Since I got a very positive response to continuing this series beyond the foundational paradigms, I have decided to move forward into the second-century and trace with you what happened to these paradigms in the theology and practices of the Christians up to Nicaea. So my posts will begin a "new" series called Jesus on the Road to Nicaea.

4 comments:

Anonymous said...

Good! I was about to say that this isn't exactly what was said at Nicea or at Calcedon. Are you going to take us to Calcedon too? I hope so.

April DeConick said...

Pastor Bob,

You are right! This isn't what was determined at Nicea or at Chalcedon. Yes I can take you to Chalcedon.

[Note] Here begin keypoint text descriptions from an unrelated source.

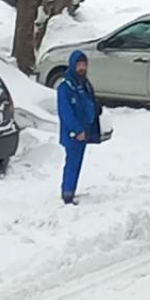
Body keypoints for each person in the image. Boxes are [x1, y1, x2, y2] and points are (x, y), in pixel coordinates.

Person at [57, 50, 100, 205]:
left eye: (84, 65)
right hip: (74, 133)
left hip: (84, 131)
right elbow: (66, 112)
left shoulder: (84, 83)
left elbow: (88, 102)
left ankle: (71, 191)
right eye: (79, 65)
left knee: (77, 161)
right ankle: (67, 195)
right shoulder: (65, 87)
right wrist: (76, 130)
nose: (82, 68)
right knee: (72, 163)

David C. Russell, Author said...

April, I am reading with interest your blogs, and was thinking of this process of theosis while attending church this past week. We are using a liturgy form that is predominantly Catholic, confession at the beginning of the service, and the Sacrament mid way through the service. If Transmutation is a process, would one become less a sinner and more like God as time passes, or does the sin nature also evolve as the person transmutes if you will?
David (mellow roc)

April DeConick said...

David, this is a very good question and one that the orthodox church (whose emphasis is on this paradigm and theosis) has had to work out. The orthodox do not see the human situation as totally depraved. The human being can choose to do good. So there is a great emphasis in this tradition on living piously in imitation of Jesus. Again the idea being that through such imitation, transformation into the imitated can be achieved. This combined with the sacraments and contemplation is a very powerful anthropological and theological statement.